27 gennaio, Giornata della Memoria. Della Shoah, che vuol dire “catastrofe”, “distruzione”, e indica infatti lo sterminio compiuto dalla Germania nazista nei confronti degli ebrei, con macabro contorno di altri “diversi”, “indesiderabili”, ammassati tutti assieme nel mattatoio industriale dei Lager. Sul loro funzionamento, sulle motivazioni e sulle modalità di azione degli esecutori del piano nazista di sterminio Hannah Arendt avrebbe poi proposto una interpretazione originale, penetrante, ma che nell’immediato suscitò un vespaio di polemiche e controversie, tanto di avversari quanto di amici della filosofa ebreo-tedesca. Stiamo parlando ovviamente dell’opera uscita nel 1963 in inglese con il titolo Eichmann in Jerusalem – A Report on the Banality of Evil. L’editore italiano ritenne opportuno invertire l’ordine del titolo. E così, ancora oggi, noi usiamo questa tanto controversa quanto fortunata formula della “banalità del male”, con un’estensione che va oltre la tragedia dell’Olocausto per investire l’eterno, cruciale tema della genesi del male nell’essere umano, contro l’essere umano. Il libro riprendeva i resoconti che la Arendt aveva pubblicato come corrispondente del settimanale “New Yorker” per il processo ad Adolf Eichmann, gerarca nazista catturato nel 1960, processato a Gerusalemme nel 1961, condannato a morte il 15 dicembre successivo (l’esecuzione sarebbe poi avvenuta il 31 maggio del 1962 per impiccagione). Su questo periodo della vita della filosofa ebreo-tedesca, autrice di altri studi ormai classici come Le origini del totalitarismo (1951), Margarethe von Trotta ha realizzato un film che sarà nelle sale italiane il 27 e 28 gennaio.
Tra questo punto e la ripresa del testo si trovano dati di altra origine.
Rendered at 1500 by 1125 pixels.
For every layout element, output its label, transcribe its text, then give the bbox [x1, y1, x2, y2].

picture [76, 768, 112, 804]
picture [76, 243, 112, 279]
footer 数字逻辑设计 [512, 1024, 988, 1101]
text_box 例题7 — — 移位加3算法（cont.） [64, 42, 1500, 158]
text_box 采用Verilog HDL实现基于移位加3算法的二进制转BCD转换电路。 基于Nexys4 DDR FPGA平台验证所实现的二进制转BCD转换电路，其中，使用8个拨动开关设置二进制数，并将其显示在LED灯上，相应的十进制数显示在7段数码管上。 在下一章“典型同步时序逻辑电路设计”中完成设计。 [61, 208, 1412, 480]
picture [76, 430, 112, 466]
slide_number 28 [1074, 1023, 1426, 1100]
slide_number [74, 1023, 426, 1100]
Un anno dopo la pubblicazione del libro, la Arendt partecipò ad un dibattito a Gerusalemme, dove ebbe a precisare ulteriormente: “la mia opinione è che il male non è mai ‘radicale’, ma soltanto estremo, e che non possegga né la profondità né una dimensione demoniaca. Esso può invadere e devastare tutto il mondo perché cresce in superficie come un fungo. Esso sfida, come ho detto, il pensiero, perché il pensiero cerca di raggiungere la profondità, andare alle radici, e nel momento in cui cerca il male è frustrato perché non trova nulla. Questa è la sua ‘banalità’… solo il bene ha profondità e può essere integrale”. Ecco dunque che l’esercizio della memoria è salutare per il pensiero in quanto gli dona quella profondità che solo la conoscenza della storia passata, recente e remota, possiede. Come pure una prospettiva critica da cui interrogare il presente e sondare, lambire margini di futuro. E siccome, sempre Hannah Arendt, nel coevo (alla Banalità del male) On Revolution, ebbe a dire che “il magazzino della memoria è tenuto e vigilato dai poeti, che hanno il compito di trovare e creare le parole per cui viviamo”, diamo la voce ad un poeta e scrittore (ma anche chimico) italiano, Primo Levi, deportato ad Auschwitz e sopravvissuto allo sterminio. Il celebre romanzo-testimonianza di quell’atroce esperienza, Se questo è un uomo, scritto tra il dicembre 1945 e il gennaio 1947, si apre con una poesia, che fa da prologo e che è ispirata allo Shemà, una tra le più importanti e sentite preghiere della liturgia ebraica. “Shemà” è vocabolo ebraico che significa “ascolta”. Dunque ascoltiamola, leggendola, questa poesia:

Voi che vivete sicuri
Nelle vostre tiepide case,
Voi che trovate tornando a sera
Il cibo caldo e visi amici:
Considerate se questo è un uomo
Che lavora nel fango
Che non conosce pace
Che lotta per mezzo pane
Che muore per un sì o per un no.
Considerate se questa è una donna,
Senza capelli e senza nome
Senza più forza di ricordare
Vuoti gli occhi e freddo il grembo
Come una rana d’inverno.
Meditate che questo è stato:
Vi comando queste parole.
Scolpitele nel vostro cuore
Stando in casa andando per via,
Coricandovi alzandovi;
Ripetetele ai vostri figli.
O vi si sfaccia la casa,
La malattia vi impedisca,
I vostri nati torcano il viso da voi.